Filter these records by the string "Karna", copying each line that holds it.

** Source information follows **

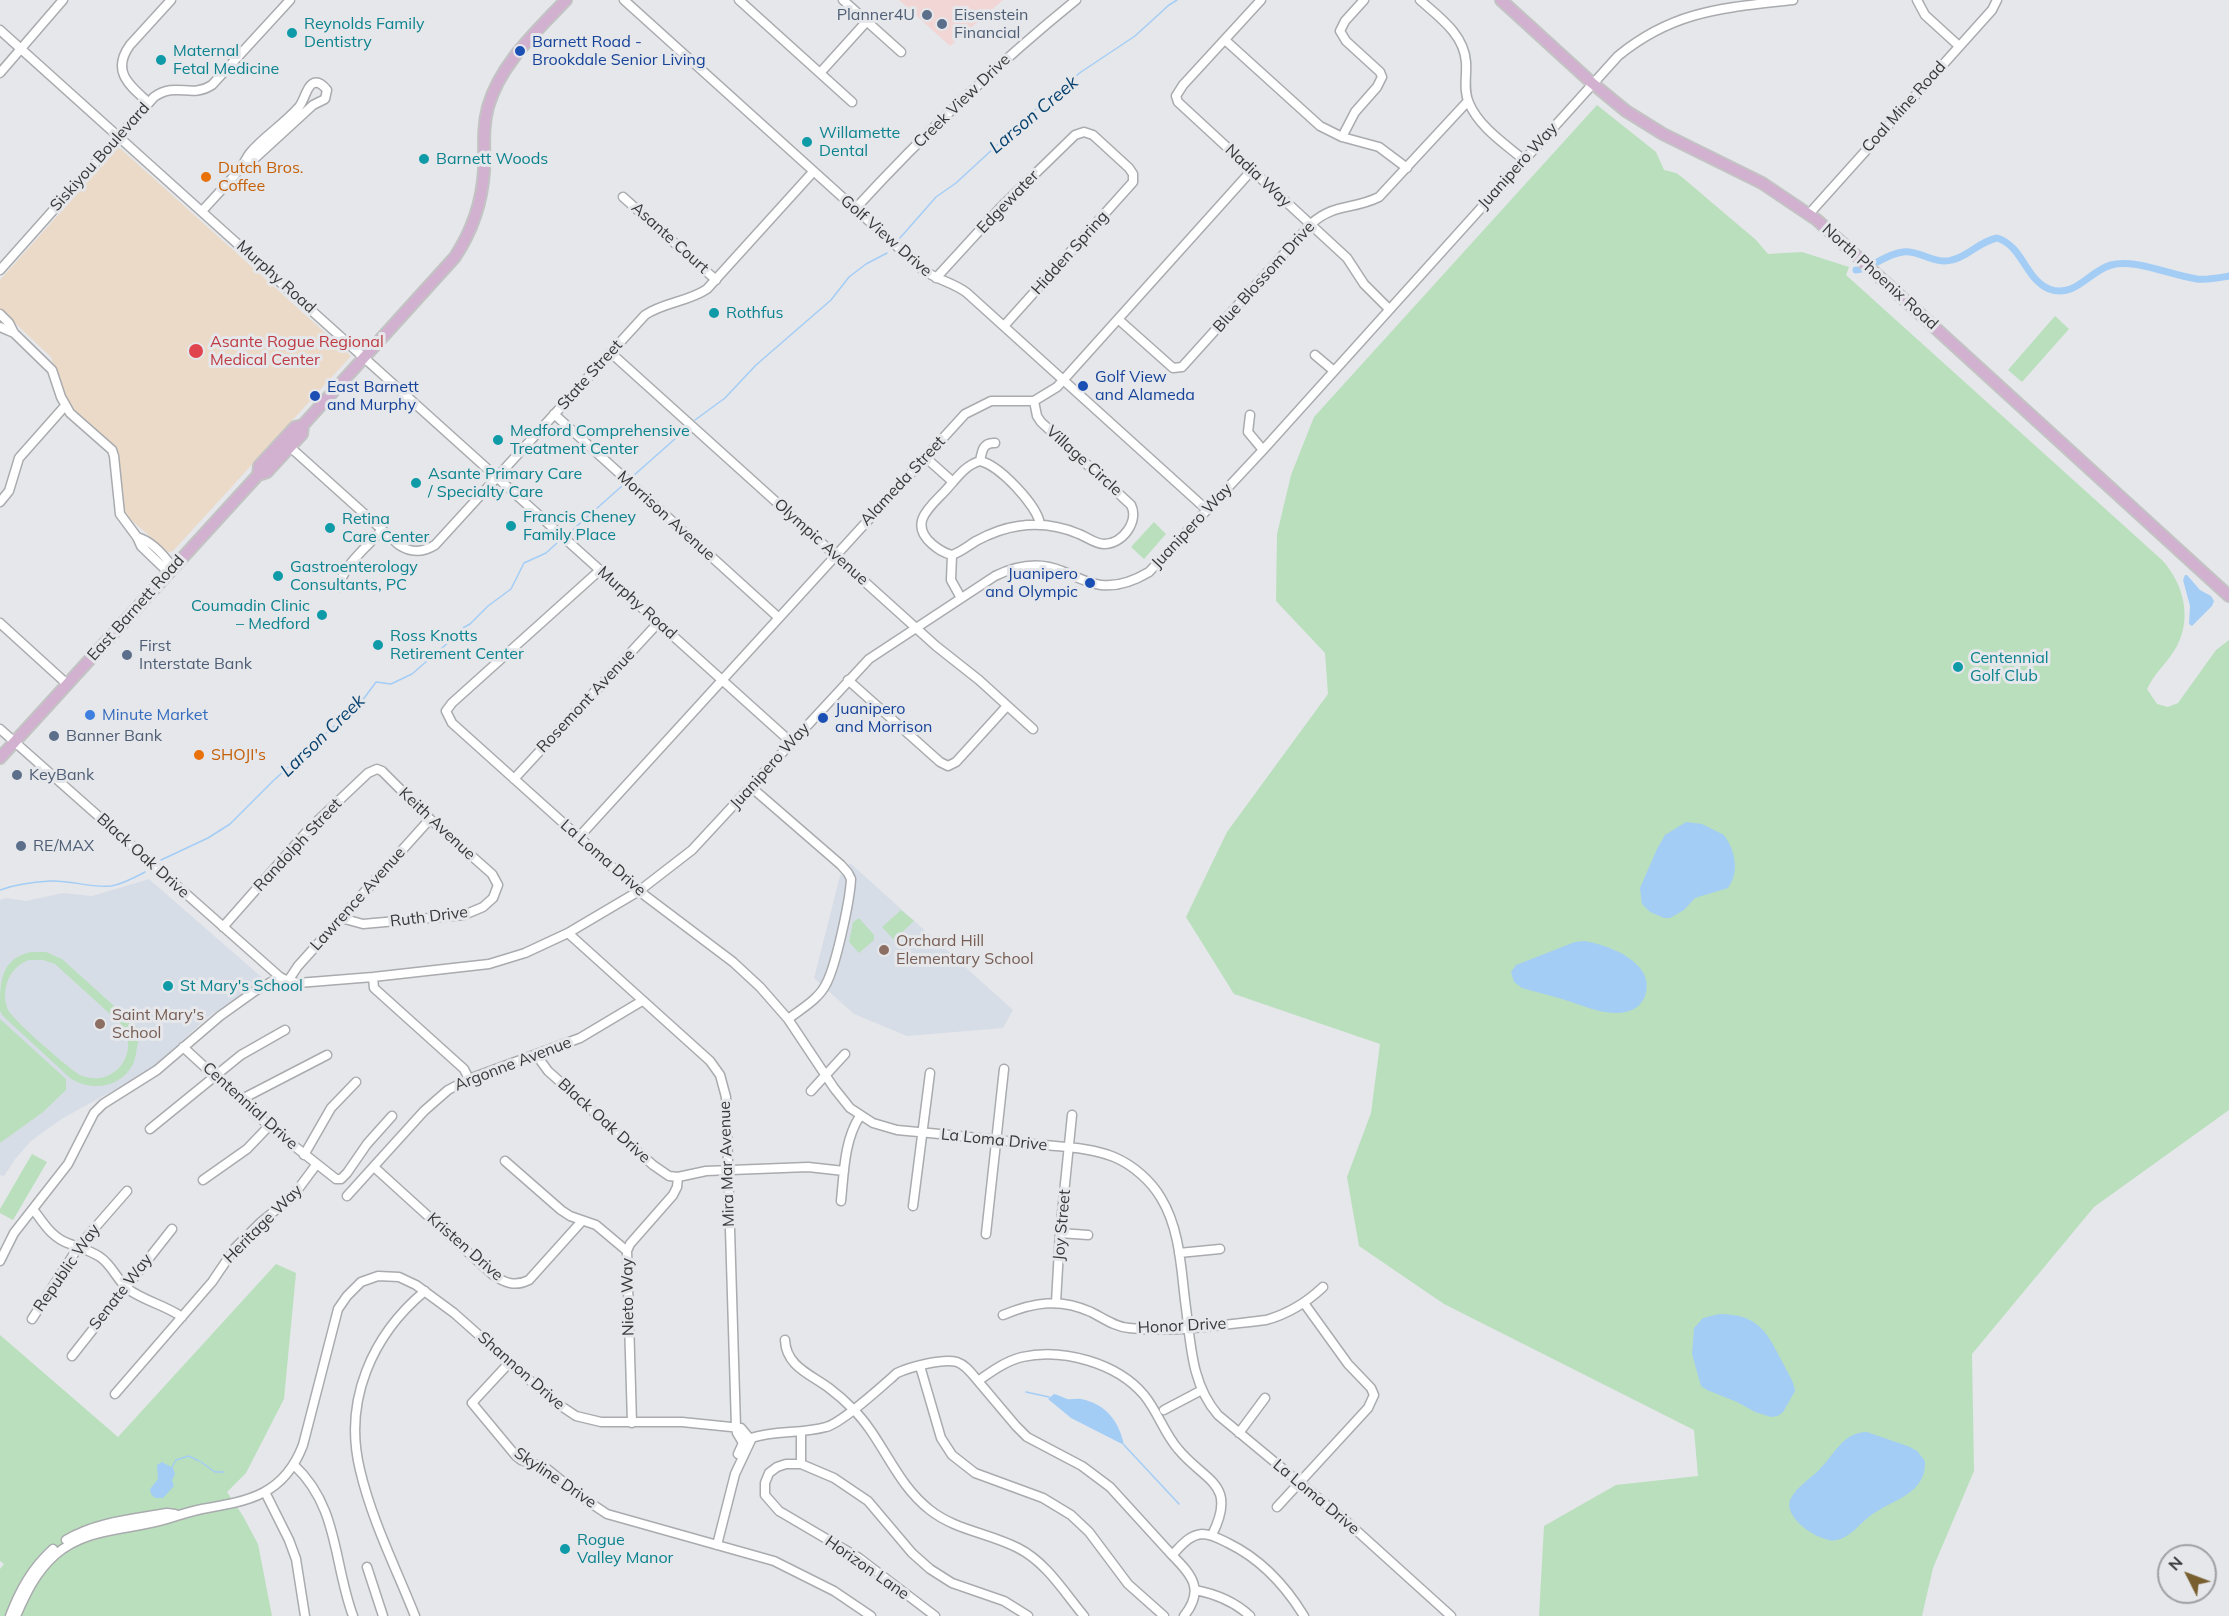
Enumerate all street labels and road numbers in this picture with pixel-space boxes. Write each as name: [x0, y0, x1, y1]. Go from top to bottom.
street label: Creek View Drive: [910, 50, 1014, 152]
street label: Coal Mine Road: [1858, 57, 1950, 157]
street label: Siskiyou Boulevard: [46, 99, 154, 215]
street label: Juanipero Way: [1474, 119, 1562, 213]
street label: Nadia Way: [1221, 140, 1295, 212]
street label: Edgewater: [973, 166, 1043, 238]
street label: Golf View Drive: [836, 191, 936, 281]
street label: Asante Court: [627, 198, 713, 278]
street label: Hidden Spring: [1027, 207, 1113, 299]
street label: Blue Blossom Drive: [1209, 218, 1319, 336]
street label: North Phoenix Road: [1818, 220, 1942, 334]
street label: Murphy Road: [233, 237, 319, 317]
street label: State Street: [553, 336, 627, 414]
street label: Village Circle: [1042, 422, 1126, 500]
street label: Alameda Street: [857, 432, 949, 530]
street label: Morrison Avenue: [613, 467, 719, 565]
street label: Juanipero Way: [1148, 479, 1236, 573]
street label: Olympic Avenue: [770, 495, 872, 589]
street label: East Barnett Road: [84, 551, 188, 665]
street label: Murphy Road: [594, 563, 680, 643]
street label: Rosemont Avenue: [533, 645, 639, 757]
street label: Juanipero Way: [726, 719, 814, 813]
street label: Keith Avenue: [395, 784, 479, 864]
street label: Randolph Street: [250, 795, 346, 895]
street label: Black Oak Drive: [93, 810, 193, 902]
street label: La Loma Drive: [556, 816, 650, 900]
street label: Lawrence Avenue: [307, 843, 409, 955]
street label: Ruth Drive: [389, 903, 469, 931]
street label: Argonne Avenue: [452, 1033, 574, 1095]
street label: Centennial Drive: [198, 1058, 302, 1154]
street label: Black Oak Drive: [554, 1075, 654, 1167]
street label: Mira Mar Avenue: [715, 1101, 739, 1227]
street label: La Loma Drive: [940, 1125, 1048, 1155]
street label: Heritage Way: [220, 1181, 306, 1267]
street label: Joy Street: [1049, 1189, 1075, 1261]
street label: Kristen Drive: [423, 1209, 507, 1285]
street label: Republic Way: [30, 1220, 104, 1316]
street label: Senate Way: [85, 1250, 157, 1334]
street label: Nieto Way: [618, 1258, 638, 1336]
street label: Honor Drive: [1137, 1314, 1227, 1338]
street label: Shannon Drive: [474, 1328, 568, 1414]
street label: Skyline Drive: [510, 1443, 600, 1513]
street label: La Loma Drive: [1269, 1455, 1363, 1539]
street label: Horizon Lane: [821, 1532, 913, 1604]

** End of Source information **
** Source information follows **

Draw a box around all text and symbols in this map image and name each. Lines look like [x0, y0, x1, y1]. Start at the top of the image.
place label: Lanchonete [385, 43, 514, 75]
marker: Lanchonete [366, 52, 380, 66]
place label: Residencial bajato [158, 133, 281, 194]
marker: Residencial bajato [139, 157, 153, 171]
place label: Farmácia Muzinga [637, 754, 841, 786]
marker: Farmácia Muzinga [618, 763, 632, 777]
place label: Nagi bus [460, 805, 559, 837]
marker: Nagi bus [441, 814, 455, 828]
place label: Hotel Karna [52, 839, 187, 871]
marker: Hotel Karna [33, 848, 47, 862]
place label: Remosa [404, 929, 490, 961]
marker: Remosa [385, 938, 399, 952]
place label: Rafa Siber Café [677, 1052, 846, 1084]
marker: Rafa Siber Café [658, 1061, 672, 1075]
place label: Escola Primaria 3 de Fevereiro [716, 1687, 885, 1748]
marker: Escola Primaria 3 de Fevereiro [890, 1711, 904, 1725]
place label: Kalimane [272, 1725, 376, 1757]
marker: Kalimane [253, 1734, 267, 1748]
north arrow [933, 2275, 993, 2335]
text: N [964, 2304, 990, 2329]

** End of Source information **

* [Solution to the exercise]:
place label: Hotel Karna [52, 839, 187, 871]
marker: Hotel Karna [33, 848, 47, 862]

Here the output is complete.